Cela faisait un drôle d’effet à Ned d’être étendu sur un lit de camp dans la salle d’interrogatoire, en sachant que les officiers supérieurs se trouvaient dans la pièce voisine et le regardaient à travers la glace sans tain tandis qu’il essayait de s’endormir. Seul avec Ernie, mais objet de l’attention de tous ceux qui les observaient. Le fusil à pompe pesait sur sa poitrine. Il avait une main posée sur la crosse en bois, l’autre sur son canon métallique froid. Il percevait la pression de cet autre endroit sur ses paupières chaque fois qu’il fermait les yeux. La ville morte. Elle comprimait son esprit. Elle semblait plus réelle que les regards attentifs, invisibles, qui, il le savait, étaient fixés sur eux à travers la glace.
Que trouveraient-ils lorsqu’ils seraient là-bas ?
Il durcit sa prise sur le fusil. Les deux cachets pour dormir qu’il avait pris apaisaient ses nerfs ébranlés. L’épuisement qu’il avait surmonté jusqu’ici gagnait rapidement son corps.

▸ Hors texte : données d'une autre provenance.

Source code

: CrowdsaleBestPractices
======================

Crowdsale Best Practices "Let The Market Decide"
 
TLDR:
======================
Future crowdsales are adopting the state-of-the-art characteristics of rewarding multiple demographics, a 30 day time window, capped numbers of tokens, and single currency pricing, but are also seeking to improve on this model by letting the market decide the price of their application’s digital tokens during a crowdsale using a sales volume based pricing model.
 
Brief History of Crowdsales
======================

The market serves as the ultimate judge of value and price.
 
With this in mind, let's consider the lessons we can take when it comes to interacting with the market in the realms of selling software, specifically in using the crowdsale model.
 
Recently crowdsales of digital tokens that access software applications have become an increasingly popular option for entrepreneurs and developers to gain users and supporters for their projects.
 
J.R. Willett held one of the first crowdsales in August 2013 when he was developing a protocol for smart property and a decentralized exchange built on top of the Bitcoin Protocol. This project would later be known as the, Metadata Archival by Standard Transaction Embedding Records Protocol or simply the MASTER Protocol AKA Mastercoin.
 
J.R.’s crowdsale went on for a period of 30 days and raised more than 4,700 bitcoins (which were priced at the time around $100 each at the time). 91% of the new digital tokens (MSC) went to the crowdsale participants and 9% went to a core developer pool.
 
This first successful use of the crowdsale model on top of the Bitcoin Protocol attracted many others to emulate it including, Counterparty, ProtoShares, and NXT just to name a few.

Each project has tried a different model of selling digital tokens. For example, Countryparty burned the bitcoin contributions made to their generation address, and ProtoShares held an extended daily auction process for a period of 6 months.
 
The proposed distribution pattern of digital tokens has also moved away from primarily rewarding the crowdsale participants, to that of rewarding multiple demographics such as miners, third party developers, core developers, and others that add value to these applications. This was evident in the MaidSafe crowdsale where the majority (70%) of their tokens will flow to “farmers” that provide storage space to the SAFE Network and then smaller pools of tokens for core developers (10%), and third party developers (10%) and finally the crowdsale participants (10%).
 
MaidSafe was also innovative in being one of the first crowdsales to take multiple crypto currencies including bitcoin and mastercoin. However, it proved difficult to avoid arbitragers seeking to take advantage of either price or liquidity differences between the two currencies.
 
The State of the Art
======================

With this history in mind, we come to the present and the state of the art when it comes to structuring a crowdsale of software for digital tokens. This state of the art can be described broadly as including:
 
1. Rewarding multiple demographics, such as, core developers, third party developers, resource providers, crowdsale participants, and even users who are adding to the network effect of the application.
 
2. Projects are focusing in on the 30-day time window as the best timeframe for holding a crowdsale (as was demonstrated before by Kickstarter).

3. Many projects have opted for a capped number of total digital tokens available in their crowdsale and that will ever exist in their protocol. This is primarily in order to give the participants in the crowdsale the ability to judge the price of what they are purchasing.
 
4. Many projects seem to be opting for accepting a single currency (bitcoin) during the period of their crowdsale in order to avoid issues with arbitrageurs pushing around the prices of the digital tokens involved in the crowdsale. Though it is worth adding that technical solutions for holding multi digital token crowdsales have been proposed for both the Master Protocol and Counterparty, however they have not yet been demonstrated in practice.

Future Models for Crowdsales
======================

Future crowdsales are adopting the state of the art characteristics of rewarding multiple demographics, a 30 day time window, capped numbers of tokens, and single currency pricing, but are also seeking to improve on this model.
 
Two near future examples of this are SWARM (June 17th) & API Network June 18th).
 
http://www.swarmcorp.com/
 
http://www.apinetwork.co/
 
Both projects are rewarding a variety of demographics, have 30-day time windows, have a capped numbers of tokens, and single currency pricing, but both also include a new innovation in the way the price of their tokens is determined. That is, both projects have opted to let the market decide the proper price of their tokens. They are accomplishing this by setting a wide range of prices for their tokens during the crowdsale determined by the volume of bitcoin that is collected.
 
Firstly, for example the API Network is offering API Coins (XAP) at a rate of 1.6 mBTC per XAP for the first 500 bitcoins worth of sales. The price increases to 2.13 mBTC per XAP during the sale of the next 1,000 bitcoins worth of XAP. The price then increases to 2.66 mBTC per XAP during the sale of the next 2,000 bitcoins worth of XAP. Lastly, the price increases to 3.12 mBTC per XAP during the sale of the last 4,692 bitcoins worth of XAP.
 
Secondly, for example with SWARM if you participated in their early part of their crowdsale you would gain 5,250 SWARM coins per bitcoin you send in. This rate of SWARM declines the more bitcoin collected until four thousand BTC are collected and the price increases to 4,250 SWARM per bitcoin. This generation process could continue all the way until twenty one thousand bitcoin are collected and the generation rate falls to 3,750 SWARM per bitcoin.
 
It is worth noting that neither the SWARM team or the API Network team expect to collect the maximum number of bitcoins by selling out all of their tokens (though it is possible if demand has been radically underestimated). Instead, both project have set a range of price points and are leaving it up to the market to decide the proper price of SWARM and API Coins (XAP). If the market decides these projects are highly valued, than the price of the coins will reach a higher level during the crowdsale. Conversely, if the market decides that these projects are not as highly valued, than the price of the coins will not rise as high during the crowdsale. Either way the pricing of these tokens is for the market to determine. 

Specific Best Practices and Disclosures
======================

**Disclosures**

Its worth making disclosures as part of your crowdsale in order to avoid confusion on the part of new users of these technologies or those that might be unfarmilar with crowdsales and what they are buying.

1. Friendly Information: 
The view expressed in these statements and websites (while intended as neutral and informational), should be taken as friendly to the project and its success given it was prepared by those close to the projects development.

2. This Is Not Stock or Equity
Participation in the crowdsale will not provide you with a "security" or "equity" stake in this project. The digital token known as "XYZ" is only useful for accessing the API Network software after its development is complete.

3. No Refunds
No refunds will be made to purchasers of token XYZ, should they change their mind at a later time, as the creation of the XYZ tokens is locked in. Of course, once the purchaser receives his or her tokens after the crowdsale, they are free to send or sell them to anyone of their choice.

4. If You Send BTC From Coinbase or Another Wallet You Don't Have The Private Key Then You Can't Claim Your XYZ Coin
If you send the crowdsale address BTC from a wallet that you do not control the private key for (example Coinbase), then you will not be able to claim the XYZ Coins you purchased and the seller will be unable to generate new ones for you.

— Tu penses que nous arriverons tous deux au même endroit ? demanda doucement Ernie depuis le lit de camp près de lui.
Ned tourna la tête afin de regarder son coéquipier.
— Ouais.
— Et dans le cas contraire ? Nous n’allons pas nous endormir en même temps.

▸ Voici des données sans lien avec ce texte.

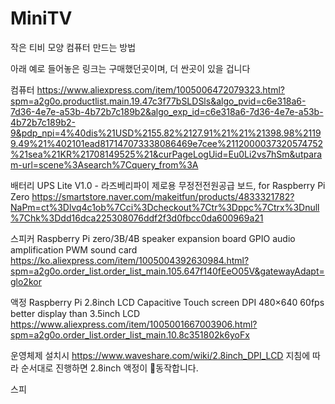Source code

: # MiniTV
작은 티비 모양 컴퓨터 만드는 방법


아래 예로 들어놓은 링크는 구매했던곳이며, 더 싼곳이 있을 겁니다 


컴퓨터
https://www.aliexpress.com/item/1005006472079323.html?spm=a2g0o.productlist.main.19.47c3f77bSLDSls&algo_pvid=c6e318a6-7d36-4e7e-a53b-4b72b7c189b2&algo_exp_id=c6e318a6-7d36-4e7e-a53b-4b72b7c189b2-9&pdp_npi=4%40dis%21USD%2155.82%2127.91%21%21%21398.98%21199.49%21%402101ead817147073338086469e7cee%2112000037320574752%21sea%21KR%21708149525%21&curPageLogUid=Eu0Li2vs7hSm&utparam-url=scene%3Asearch%7Cquery_from%3A


배터리
UPS Lite V1.0 - 라즈베리파이 제로용 무정전전원공급 보드, for Raspberry Pi Zero
https://smartstore.naver.com/makeitfun/products/4833321782?NaPm=ct%3Dlvq4c1ob%7Cci%3Dcheckout%7Ctr%3Dppc%7Ctrx%3Dnull%7Chk%3Ddd16dca225308076ddf2f3d0fbcc0da600969a21


스피커
Raspberry Pi zero/3B/4B speaker expansion board GPIO audio amplification PWM sound card
https://ko.aliexpress.com/item/1005004392630984.html?spm=a2g0o.order_list.order_list_main.105.647f140fEeO05V&gatewayAdapt=glo2kor


액정
Raspberry Pi 2.8inch LCD Capacitive Touch screen DPI 480×640 60fps better display than 3.5inch LCD
https://www.aliexpress.com/item/1005001667003906.html?spm=a2g0o.order_list.order_list_main.10.8c351802k6yoFx





운영체제 설치시 
https://www.waveshare.com/wiki/2.8inch_DPI_LCD 지침에 따라 순서대로 진행하면 2.8inch 액정이 동작합니다.

스피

— Celui qui arrive là-bas le premier ne fera rien, dit Ned. Il attendra que l’autre s’amène.
— Et s’il ne se passe rien ?
— Alors nous laisserons Bohay appeler les psys pour qu’ils s’occupent de nous.
Ned tourna la tête à nouveau et contempla le plafond. Les carreaux y étaient percés de centaines de trous. Il se souvint que, lorsqu’il s’ennuyait au lycée, il comptait les perforations sur les mêmes sortes de carreaux dans la salle de classe. Compter combien il y en avait sur un seul carreau. Multiplier cela par le nombre de carreaux dans la salle de classe. Multiplier cela par le nombre de salles dans le lycée. Plus les couloirs, la bibliothèque, le gymnase, les bureaux…

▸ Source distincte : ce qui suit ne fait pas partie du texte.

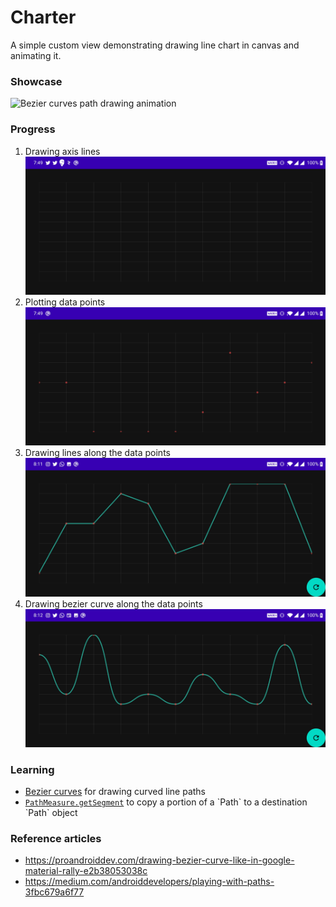 # Charter

A simple custom view demonstrating drawing line chart in canvas and animating it.

### Showcase
![Bezier curves path drawing animation](showcase/bezier_animation.gif "Bezier curves path drawing animation")

### Progress
1. Drawing axis lines
![Step 1](showcase/1.jpg "Step 1")
2. Plotting data points
![Step 2](showcase/2.jpg "Step 2")
3. Drawing lines along the data points
![Step 3](showcase/3.jpg "Step 3")
4. Drawing bezier curve along the data points
![Step 4](showcase/4.jpg "Step 4")


### Learning
* [Bezier curves](https://en.wikipedia.org/wiki/Bézier_curve) for drawing curved line paths
* [`PathMeasure.getSegment`](https://developer.android.com/reference/android/graphics/PathMeasure.html#getSegment(float%2C%20float%2C%20android.graphics.Path%2C%20boolean)) to copy a portion of a `Path` to a destination `Path` object

### Reference articles
* https://proandroiddev.com/drawing-bezier-curve-like-in-google-material-rally-e2b38053038c
* https://medium.com/androiddevelopers/playing-with-paths-3fbc679a6f77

Il se sentit aller à la dérive.
La respiration d’Ernie était lente et régulière à côté de lui. Il n’aurait pas dû laisser Ernie l’accompagner. Il avait une femme. Une gosse. Ouais, pensa Ned. Et toutes deux avaient eu les jetons, à cause du virus qui affectait Ernie. Le virus qui contaminait tous ceux qui avaient été mêlés à l’affaire Baker. Un virus qui se propageait comme un cancer.
Il fallait stopper ça maintenant. Avant que la situation ne devienne incontrôlable.
Il eut un rire silencieux. Avant que la situation ne devienne incontrôlable ? Et ce qui se passait maintenant, comment appelait-on cela ? Puis il pensa au virus. Il se propageait. D’abord Ottawa. Puis tout le pays, peut-être.
Alors que ce putain de monde donnait déjà l’impression de partir en couilles. Il n’avait vraiment pas besoin de cette merde pour sombrer dans le chaos complet.
Ned se rappela la façon dont tout le monde s’était écarté d’eux quand Ernie et lui étaient entrés dans la salle de briefmg. Ce n’était pas tellement un recul physique, mais plutôt une répugnance qu’il avait lue dans leurs regards. Il avait ressenti cela toute la journée, de la part de tout le monde. Sauf d’Anna. Mais elle avait peut-être chopé le virus, elle aussi.
Le virus. Quoi que fût cette saloperie.
La respiration d’Ernie était devenue uniforme. Arrête de réfléchir, se dit Ned, sinon tu ne réussiras jamais à aller là-bas. Il recommença à compter les perforations sur les carreaux du plafond. Ses paupières se mirent à papillonner. Devinrent lourdes. Se fermèrent. Il s’aperçut qu’il n’entendait plus la respiration d’Ernie, et puis il sombra dans le sommeil à son tour.
Pour aller là-bas.
Il se demanda si un jour il se sentirait à l’aise de nouveau en s’endormant.
Occupe-toi de ça d’abord, se dit-il.
Un flot d’images jaillit dans son esprit, défila rapidement comme les figures de cartes à jouer manipulées par les mains d’un joueur professionnel. Des images de cadavres. Ravagés par le feu. Des morts. La dernière carte était le joker. Non touché par le feu. C’était son propre visage sous le bonnet et les clochettes. Puis, telle la pointe infime de feu qui provient du soleil canalisé à travers une loupe sur une feuille de papier, le visage commença à brûler.
Occupe-toi de ça d’abord, répéta-t-il.
Le sommeil s’empara finalement de lui.